◆ **Exercise instructions**
Using the entries below, copy out all lines where "Original" is found.

Segment Open

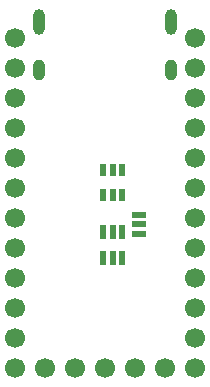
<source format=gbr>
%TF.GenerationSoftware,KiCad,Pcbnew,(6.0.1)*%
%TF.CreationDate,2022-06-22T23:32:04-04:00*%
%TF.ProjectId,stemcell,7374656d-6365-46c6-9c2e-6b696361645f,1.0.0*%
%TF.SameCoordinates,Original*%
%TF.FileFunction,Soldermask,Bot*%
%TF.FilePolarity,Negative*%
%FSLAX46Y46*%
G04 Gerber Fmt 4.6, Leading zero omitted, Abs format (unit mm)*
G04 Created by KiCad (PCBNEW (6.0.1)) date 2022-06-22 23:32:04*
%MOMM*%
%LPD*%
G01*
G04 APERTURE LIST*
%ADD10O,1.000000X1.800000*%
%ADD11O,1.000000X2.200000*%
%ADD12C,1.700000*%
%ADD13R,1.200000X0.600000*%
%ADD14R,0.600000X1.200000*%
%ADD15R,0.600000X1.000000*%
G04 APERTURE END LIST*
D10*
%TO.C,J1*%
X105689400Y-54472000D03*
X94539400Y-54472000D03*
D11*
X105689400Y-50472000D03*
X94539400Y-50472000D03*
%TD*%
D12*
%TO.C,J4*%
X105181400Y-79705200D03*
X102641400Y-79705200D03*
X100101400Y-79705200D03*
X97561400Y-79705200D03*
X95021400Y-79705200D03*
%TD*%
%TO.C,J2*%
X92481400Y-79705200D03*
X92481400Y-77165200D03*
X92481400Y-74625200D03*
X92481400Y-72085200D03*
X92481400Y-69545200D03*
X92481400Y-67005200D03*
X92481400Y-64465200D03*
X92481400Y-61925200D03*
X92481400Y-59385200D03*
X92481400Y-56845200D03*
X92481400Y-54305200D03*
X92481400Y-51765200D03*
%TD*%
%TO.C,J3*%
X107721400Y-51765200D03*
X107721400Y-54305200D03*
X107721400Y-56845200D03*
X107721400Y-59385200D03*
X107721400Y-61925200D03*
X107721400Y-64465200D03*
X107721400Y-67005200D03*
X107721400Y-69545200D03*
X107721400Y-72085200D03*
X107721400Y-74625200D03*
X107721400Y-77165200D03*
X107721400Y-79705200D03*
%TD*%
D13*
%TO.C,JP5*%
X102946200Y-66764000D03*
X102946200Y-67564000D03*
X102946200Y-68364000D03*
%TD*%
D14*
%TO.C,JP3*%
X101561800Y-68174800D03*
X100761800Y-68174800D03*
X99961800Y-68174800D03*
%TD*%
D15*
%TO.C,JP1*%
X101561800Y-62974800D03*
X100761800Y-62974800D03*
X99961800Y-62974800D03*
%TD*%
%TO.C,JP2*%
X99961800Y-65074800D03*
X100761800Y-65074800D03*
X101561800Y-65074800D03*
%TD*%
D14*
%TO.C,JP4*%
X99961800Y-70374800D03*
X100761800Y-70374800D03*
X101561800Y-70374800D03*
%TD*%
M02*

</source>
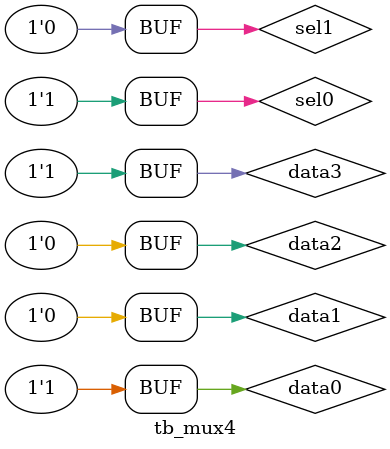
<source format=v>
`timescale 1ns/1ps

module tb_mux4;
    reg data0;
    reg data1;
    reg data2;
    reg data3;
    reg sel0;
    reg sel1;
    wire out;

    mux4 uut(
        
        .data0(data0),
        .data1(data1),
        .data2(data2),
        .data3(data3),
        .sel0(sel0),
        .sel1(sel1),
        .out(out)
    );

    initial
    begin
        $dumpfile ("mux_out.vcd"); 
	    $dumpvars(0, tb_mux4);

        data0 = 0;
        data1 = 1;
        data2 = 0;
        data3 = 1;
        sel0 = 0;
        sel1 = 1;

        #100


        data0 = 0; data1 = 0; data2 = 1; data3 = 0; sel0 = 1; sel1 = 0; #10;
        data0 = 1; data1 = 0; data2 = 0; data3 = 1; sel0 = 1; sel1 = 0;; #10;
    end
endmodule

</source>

Segment Closed
Segment Open

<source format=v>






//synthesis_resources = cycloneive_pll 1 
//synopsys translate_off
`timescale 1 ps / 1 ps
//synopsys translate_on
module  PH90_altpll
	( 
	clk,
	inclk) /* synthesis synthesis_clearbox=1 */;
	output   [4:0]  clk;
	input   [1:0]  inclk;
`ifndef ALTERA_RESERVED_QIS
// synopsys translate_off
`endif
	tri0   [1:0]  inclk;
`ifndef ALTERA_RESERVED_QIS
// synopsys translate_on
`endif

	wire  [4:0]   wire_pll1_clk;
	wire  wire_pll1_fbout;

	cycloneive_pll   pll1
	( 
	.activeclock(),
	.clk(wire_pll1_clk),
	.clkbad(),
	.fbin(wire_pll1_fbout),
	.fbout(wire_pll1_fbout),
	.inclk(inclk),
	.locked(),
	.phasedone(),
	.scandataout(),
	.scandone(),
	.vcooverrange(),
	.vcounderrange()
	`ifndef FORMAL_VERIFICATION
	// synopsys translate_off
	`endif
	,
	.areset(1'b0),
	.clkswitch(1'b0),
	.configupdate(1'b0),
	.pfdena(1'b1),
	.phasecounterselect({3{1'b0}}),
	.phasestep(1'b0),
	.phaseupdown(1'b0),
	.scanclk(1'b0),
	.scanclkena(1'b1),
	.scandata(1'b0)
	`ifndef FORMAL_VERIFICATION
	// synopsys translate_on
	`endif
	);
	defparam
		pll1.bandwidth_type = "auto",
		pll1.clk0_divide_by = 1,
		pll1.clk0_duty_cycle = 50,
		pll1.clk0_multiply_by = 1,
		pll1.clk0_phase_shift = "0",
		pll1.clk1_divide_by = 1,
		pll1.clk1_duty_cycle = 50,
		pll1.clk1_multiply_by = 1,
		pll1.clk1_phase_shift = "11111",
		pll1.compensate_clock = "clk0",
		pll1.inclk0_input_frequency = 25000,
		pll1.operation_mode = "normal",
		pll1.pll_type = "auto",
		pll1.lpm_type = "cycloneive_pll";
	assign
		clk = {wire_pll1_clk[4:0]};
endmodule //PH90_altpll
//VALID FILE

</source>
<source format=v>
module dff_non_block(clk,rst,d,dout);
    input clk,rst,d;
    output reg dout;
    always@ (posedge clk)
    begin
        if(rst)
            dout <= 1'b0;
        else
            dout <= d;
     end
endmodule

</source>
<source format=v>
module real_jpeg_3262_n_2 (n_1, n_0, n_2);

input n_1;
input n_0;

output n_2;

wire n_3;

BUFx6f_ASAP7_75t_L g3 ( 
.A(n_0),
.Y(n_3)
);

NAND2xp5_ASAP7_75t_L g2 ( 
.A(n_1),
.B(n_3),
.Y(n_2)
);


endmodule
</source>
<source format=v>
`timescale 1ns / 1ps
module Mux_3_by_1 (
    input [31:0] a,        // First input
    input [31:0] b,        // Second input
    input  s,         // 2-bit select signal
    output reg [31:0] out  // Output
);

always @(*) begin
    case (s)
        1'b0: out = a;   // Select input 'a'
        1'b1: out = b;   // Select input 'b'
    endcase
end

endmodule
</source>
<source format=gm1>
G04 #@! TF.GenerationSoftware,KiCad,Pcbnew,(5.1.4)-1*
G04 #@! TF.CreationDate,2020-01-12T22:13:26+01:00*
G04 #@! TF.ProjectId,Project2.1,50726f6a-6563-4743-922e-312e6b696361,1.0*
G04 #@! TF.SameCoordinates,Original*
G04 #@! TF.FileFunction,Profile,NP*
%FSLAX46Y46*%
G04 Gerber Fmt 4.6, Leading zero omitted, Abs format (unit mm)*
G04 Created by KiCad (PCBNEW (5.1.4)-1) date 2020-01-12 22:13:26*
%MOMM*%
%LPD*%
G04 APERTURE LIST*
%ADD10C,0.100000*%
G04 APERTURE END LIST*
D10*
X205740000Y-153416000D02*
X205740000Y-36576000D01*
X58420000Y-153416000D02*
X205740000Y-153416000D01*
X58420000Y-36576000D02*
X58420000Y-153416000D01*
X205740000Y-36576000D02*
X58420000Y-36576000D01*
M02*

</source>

Segment Closed
Segment Open

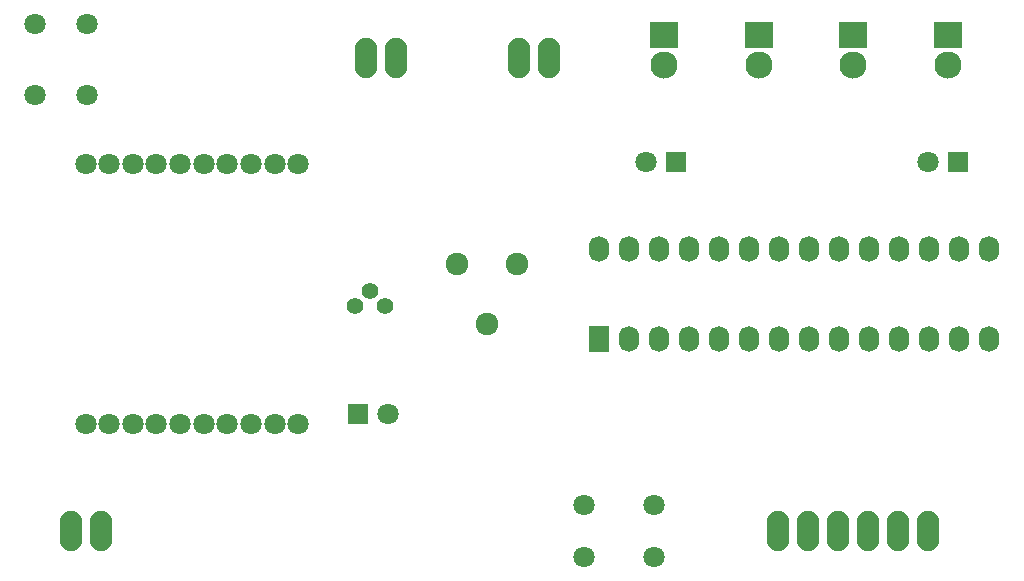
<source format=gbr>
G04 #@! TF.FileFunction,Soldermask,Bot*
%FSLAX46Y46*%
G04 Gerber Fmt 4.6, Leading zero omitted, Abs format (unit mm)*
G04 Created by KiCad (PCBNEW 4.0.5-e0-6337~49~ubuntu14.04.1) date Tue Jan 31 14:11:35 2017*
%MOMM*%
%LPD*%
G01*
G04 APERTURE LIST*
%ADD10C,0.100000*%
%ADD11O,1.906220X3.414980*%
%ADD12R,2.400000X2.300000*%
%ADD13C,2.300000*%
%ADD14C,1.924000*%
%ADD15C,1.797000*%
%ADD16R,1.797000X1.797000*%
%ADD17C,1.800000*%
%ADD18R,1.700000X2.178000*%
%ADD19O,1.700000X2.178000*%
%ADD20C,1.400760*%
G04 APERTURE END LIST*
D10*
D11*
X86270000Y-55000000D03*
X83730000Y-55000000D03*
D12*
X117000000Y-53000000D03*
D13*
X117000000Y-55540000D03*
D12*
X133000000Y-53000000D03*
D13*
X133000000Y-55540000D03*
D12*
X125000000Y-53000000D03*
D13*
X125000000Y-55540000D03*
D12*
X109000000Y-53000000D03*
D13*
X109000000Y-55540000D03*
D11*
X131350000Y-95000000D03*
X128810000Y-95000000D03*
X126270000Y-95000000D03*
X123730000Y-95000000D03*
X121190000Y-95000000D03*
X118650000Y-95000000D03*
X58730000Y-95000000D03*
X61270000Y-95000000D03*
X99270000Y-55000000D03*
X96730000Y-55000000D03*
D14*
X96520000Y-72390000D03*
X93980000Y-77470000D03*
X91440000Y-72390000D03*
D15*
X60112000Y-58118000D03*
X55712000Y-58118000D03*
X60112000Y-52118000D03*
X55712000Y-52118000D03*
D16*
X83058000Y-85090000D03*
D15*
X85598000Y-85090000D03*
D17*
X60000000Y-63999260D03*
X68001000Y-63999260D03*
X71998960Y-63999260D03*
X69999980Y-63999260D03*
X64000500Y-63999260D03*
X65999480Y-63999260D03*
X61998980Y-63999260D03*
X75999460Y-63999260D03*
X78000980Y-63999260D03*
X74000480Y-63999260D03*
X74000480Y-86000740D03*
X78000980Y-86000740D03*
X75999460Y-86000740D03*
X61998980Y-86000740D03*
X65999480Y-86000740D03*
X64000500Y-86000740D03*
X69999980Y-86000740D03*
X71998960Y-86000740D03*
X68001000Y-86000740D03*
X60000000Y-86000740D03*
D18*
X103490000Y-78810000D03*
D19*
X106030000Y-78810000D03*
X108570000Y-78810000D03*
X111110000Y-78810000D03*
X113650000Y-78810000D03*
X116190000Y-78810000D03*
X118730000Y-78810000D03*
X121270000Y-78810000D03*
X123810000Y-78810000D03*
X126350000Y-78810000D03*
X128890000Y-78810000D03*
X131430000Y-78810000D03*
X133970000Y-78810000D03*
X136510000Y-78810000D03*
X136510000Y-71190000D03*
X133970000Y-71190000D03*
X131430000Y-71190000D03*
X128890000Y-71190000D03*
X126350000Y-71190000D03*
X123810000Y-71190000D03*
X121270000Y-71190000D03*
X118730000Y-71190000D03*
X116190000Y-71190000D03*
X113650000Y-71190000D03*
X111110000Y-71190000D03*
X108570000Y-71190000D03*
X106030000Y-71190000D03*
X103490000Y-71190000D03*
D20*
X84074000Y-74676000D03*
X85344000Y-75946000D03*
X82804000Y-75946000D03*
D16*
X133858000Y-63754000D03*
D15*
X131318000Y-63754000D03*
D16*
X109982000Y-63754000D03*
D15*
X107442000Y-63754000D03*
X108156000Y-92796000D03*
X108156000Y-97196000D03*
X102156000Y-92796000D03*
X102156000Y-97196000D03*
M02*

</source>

Segment Closed

◆ **Response for this exercise**
%TF.SameCoordinates,Original*%
G04 #@! TF.SameCoordinates,Original*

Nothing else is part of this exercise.